See related: Do database transactions prevent race conditions.
The simplest option is to simply:
LOCK TABLE claim IN EXCLUSIVE MODE;
... but that's a pretty heavy-weight solution.
Row-level lock on a user object
Assuming you have a table
user for the owner of the claims, you should instead:
SELECT 1 FROM user WHERE user_id = whatever FOR UPDATE
in the same transaction, before running your
UPDATE. That way you'll hold an exclusive row-lock on the user and other
SELECT ... FOR UPDATE statements will block on your lock.

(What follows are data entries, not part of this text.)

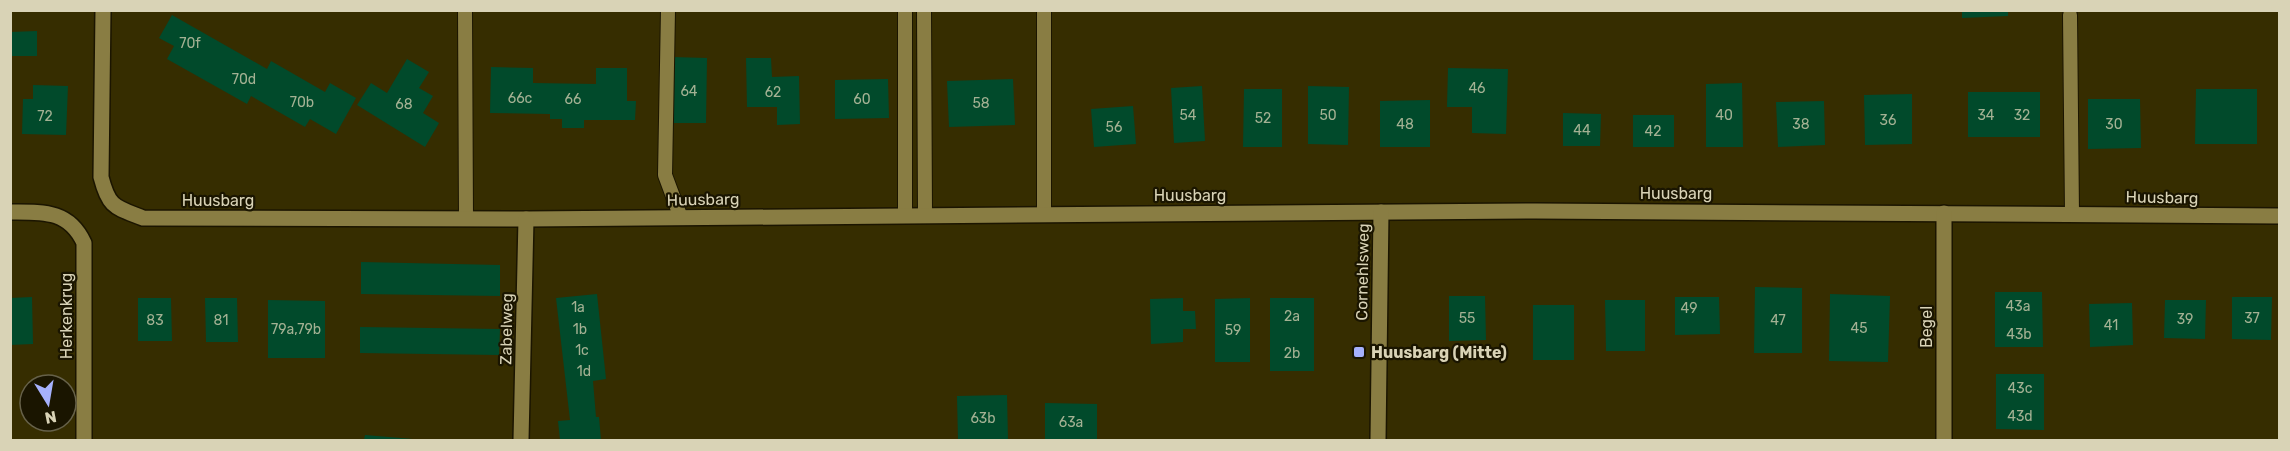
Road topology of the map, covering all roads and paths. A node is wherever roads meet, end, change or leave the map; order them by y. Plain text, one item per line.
1 (103, 10) edge
2 (465, 10) edge
3 (668, 10) edge
4 (905, 10) edge
5 (924, 10) edge
6 (1044, 10) edge
7 (2070, 15) dead end
8 (10, 212) edge
9 (1381, 212) junction
10 (1944, 213) junction
11 (1044, 214) junction
12 (2072, 214) junction
13 (905, 215) junction
14 (925, 215) junction
15 (2280, 216) edge
16 (681, 218) junction
17 (466, 219) junction
18 (526, 219) junction
19 (84, 441) edge
20 (521, 441) edge
21 (1378, 441) edge
22 (1944, 441) edge

1 - 17 street, Huusbarg
2 - 17 lane
3 - 16 lane
4 - 13 lane
5 - 14 lane
6 - 11 lane
7 - 12 lane
8 - 19 street, Herkenkrug
9 - 10 street, Huusbarg
9 - 11 street, Huusbarg
9 - 21 street, Cornehlsweg
10 - 12 street, Huusbarg
10 - 22 street, Begel
11 - 14 street, Huusbarg
12 - 15 street, Huusbarg
13 - 14 street, Huusbarg
13 - 16 street, Huusbarg
16 - 18 street, Huusbarg
17 - 18 street, Huusbarg
18 - 20 street, Zabelweg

This lock will also block
UPDATEs to and deletes of the
user; it will not block plain
SELECTs of the user without a
FOR UPDATE or
FOR SHARE clause.
See explicit locking in the PostgreSQL manual.
An alternative is to use
SERIALIZABLE isolation; PostgreSQL 9.2 and newer have transaction dependency detection that would cause all but one of the conflicting transaction to abort with a serialization failure in the example you give above. So your app has to remember what it tried to do when it starts a transaction and be able to trap errors, detect that they're serialization failures, and re-try it after a serialization failure.
See transaction isolation in the PostgreSQL manual.
Sometimes there's no good candidate object to take a row lock on, and for some reason or another serializable isolation won't solve the issue or isn't usable for other reasons. That's not the case for you, this is just for general information.
In such cases you can use PostgreSQL's advisory locks to lock arbitrary numeric values; in this case you'd
pg_advisory_xact_lock(active_claim.user_id) for example. The explicit locking chapter has more information.